We have made some progress already, when the British Indian Ocean Territory was turned into what was then the world’s largest fully protected marine reserve in 2010.
But with this Budget announcement, we have taken another giant step. The Pitcairn Islands in the South Pacific are famous because their inhabitants are descendants of Fletcher Christian and his fellow mutineers on the Bounty and their Tahitian companions.
It is perhaps the remotest inhabited area on earth, impossible to access except by boat. For the time being, the oceans around Pitcairn are clean and abundant. It has some of the best coral reefs in the world, intact deep sea habitats and countless species new to science.
With the giant ocean trawlers fast approaching, the announcement – endorsed by all of the island’s inhabitants without exception – could not be more timely. The new Pitcairn reserve will be the world’s largest single fully protected area.
We have campaigned on this issue, alongside other Conservative colleagues, for a while. So we strongly welcome this move, but our hope is that this is just a start. There are more protection opportunities that must be seized.
Pitcairn is not our only large ocean territory. We can and should be looking to do something similar around Ascension Island, if there is agreement from the people on the island.
A green record we can all take pride in
David Cameron said he wanted to “lead the greenest Government ever”. This aspiration has been hard to live up to. It has attracted inevitable cynicism. However, the track record deserves more respect. We are clearly leading the world in protecting the oceans.

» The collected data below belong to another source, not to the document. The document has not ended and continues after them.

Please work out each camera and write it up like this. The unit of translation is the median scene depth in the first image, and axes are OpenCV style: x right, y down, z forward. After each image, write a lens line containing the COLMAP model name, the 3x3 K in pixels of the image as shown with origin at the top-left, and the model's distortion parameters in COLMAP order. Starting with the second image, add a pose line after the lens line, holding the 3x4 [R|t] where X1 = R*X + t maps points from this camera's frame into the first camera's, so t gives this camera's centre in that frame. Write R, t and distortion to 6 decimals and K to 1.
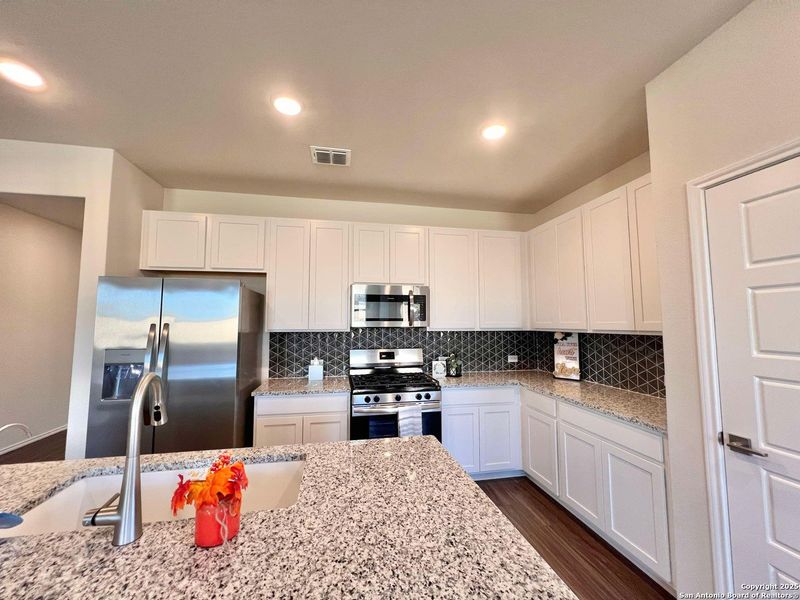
lens RADIAL K [[319.1, 0, 398.8], [0, 319.1, 298.9], [0, 0, 1]] dist [-0.000744, 0.000020]
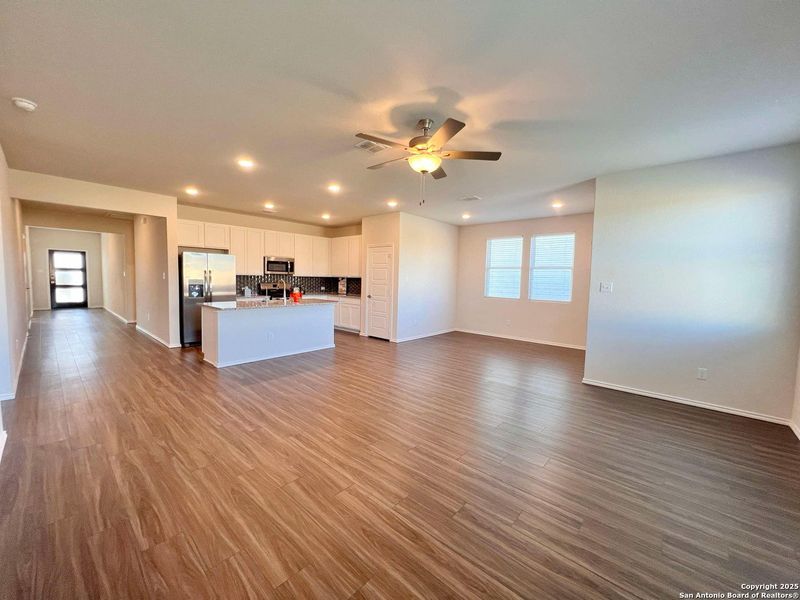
lens RADIAL K [[319.1, 0, 398.8], [0, 319.1, 298.9], [0, 0, 1]] dist [-0.000744, 0.000020]
pose [[0.797391, -0.020744, 0.603106, -0.818034], [-0.069870, 0.989514, 0.126413, -0.104044], [-0.599404, -0.142940, 0.787581, -1.609082]]
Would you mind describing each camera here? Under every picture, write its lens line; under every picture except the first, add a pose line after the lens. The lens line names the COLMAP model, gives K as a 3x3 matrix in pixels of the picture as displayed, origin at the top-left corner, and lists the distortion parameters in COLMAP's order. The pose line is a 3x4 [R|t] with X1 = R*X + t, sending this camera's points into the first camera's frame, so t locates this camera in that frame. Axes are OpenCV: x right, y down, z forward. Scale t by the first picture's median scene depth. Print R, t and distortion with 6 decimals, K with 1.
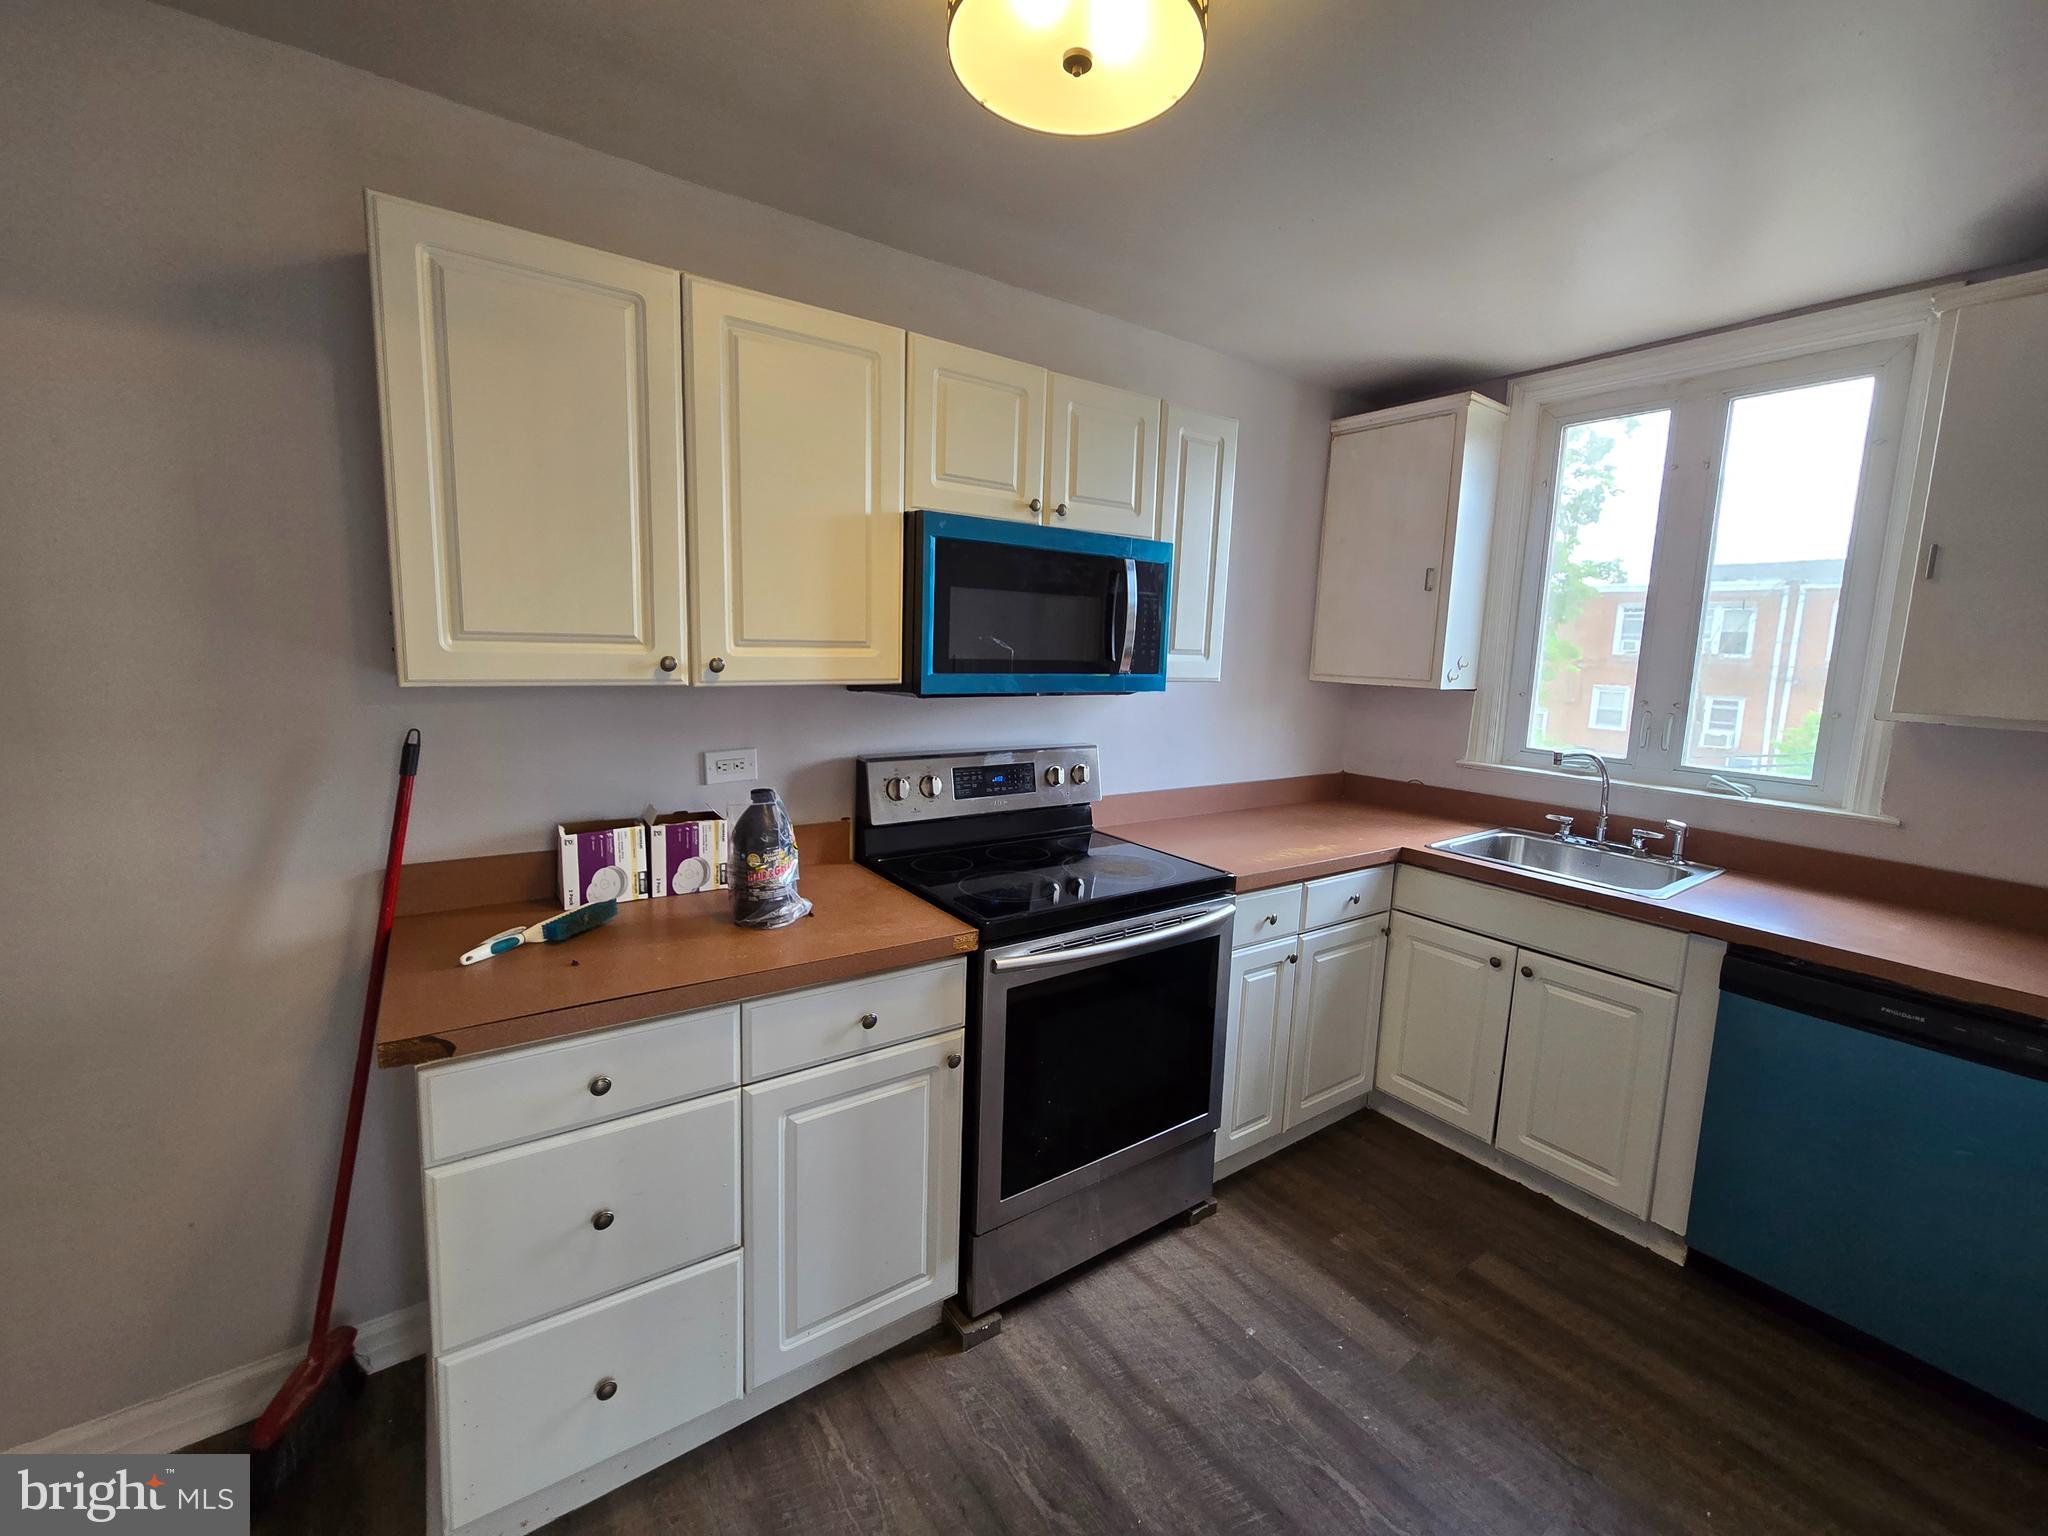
lens RADIAL K [[843.9, 0, 1029.4], [0, 843.9, 757.2], [0, 0, 1]] dist [-0.000581, 0.000050]
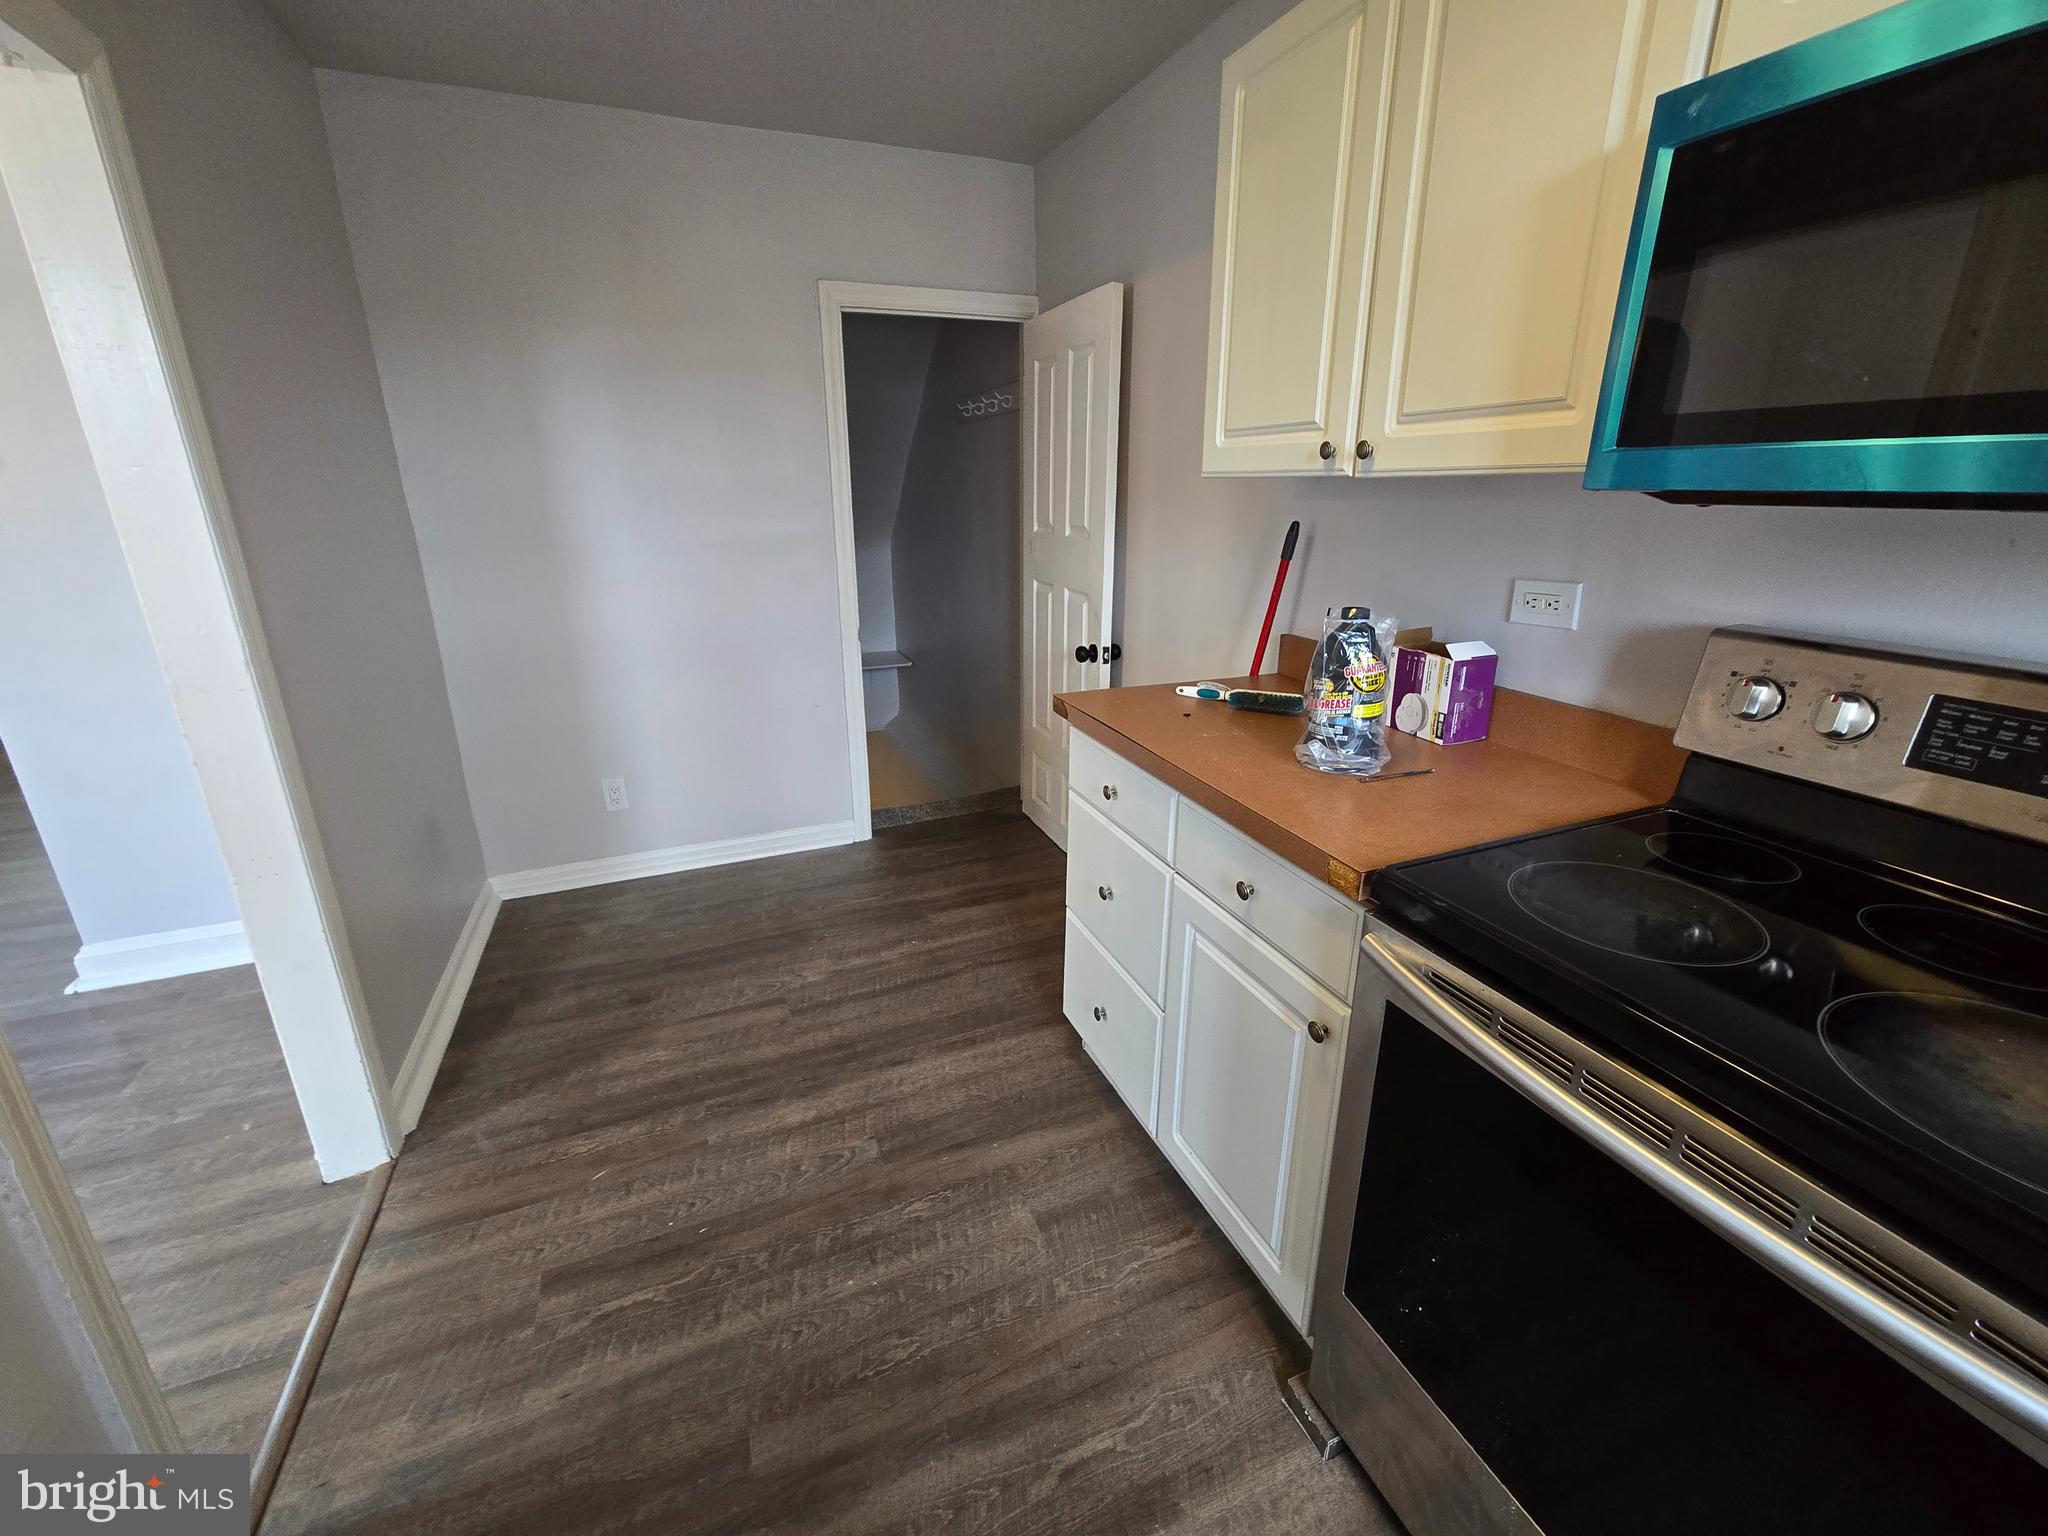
lens RADIAL K [[843.9, 0, 1034.5], [0, 843.9, 759.5], [0, 0, 1]] dist [-0.000581, 0.000050]
pose [[-0.218228, 0.276538, -0.935897, 0.566104], [-0.139567, 0.940309, 0.310386, -0.033805], [0.965866, 0.198355, -0.166607, 0.875884]]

On the land, we have planted more than 11 million trees, and are now expanding England’s woodland cover at a rate that hasn’t been seen since the 14th century. In the face of the carbon challenge, we set up the ground breaking Green Investment Bank, and renewable energy capacity has doubled on our watch.
We see the Pitcairn Islands announcement as building on a long legacy of Conservative achievement in protecting the natural environment.
Duncan Sandys introduced the Clean Air Act. Margaret Thatcher was the first world leader to take Climate Change seriously, and with John Gummer ensured that the Montreal Protocol, designed to tackle substances that deplete the precious ozone layer, was fit for purpose.
And now a Conservative-led government has taken a huge step on the road back to sanity and responsible duty of care to the oceans we depend on. This is something that Conservative candidates should take pride in.
Nick Hurd is the Member of Parliament for Ruislip, Northwood and Pinner.
Zac Goldsmith is the Member of Parliament for Richmond Park, and a former editor of The Ecologist.